_What the task asks_: For the material below, return exactly the lines starting at the line containing "July 29, 2026" and ending at the line containing "separate test repository for each branch.", both ends included, and no others.

_Data shown_:
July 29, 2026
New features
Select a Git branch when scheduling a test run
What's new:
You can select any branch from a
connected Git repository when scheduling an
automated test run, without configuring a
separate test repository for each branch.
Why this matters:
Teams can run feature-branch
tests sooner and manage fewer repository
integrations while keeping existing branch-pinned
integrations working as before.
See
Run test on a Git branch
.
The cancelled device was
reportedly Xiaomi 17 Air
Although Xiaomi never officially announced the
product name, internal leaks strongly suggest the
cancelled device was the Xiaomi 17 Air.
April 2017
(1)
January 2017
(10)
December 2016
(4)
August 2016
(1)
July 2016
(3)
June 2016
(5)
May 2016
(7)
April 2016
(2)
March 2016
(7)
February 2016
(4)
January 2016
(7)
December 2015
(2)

...

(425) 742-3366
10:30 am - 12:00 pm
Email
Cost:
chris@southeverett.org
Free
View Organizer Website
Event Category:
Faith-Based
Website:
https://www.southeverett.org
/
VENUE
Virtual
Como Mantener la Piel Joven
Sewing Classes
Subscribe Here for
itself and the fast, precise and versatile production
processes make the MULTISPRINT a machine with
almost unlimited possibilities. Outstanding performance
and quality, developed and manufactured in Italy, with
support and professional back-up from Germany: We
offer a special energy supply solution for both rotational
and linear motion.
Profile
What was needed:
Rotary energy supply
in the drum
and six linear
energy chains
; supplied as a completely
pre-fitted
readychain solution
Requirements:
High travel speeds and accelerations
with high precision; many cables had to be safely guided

---

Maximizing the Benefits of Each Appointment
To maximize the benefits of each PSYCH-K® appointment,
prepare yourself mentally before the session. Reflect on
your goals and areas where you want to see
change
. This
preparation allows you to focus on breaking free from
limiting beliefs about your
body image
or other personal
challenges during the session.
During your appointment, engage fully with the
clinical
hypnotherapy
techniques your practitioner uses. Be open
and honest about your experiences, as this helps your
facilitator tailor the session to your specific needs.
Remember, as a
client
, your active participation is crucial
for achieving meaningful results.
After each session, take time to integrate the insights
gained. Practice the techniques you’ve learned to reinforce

_Exercise result_:
July 29, 2026
New features
Select a Git branch when scheduling a test run
What's new:
You can select any branch from a
connected Git repository when scheduling an
automated test run, without configuring a
separate test repository for each branch.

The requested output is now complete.